In the data below, copy word for word everything from the line containing "h=3 m=3 s=10." down to the line containing "h=9 m=11 s=51", including both of those lines.

-- BEGIN Dataset --

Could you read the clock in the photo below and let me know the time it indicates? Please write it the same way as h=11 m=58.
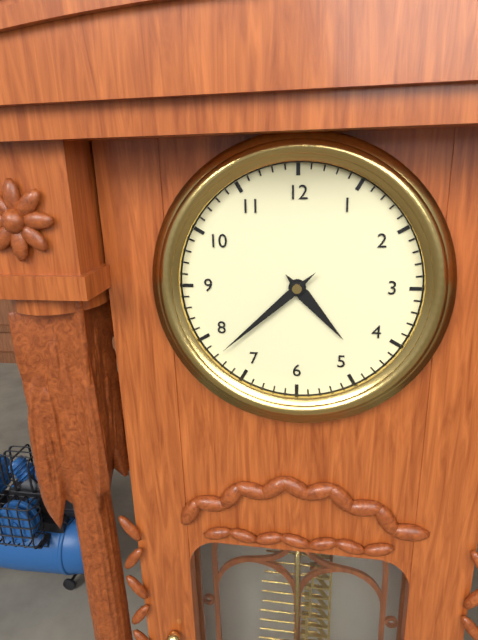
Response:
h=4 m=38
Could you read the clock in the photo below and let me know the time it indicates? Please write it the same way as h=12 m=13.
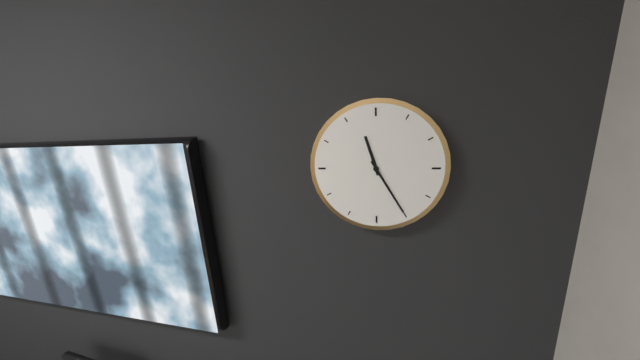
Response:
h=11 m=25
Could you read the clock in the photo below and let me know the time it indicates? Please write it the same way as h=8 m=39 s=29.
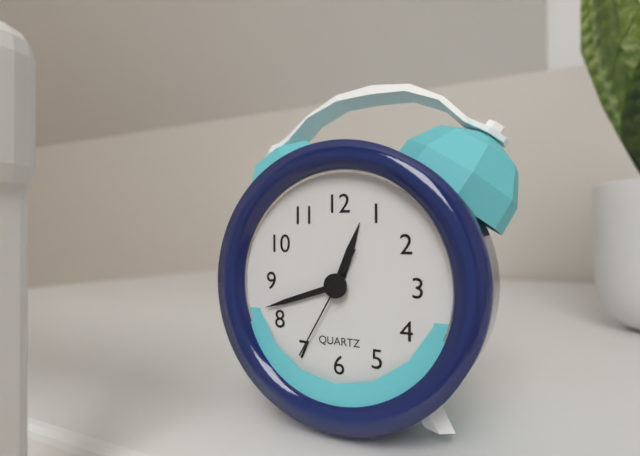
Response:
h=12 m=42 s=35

-- END Dataset --
-- BEGIN Dataset --

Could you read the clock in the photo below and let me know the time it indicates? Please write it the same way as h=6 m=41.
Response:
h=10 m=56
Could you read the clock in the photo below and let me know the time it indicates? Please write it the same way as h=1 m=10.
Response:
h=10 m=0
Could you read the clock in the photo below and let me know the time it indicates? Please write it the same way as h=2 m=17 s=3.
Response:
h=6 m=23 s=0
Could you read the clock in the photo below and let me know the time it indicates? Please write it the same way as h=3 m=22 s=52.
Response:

-- END Dataset --
-- BEGIN Dataset --

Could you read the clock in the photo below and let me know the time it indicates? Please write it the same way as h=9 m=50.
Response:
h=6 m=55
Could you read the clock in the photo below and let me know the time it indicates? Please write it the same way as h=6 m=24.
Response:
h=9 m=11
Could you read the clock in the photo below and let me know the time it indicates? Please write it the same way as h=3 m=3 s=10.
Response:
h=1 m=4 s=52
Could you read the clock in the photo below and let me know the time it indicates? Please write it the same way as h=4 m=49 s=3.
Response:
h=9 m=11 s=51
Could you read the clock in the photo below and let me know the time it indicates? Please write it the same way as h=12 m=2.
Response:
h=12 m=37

-- END Dataset --

> [Solved exercise]
Could you read the clock in the photo below and let me know the time it indicates? Please write it the same way as h=3 m=3 s=10.
Response:
h=1 m=4 s=52
Could you read the clock in the photo below and let me know the time it indicates? Please write it the same way as h=4 m=49 s=3.
Response:
h=9 m=11 s=51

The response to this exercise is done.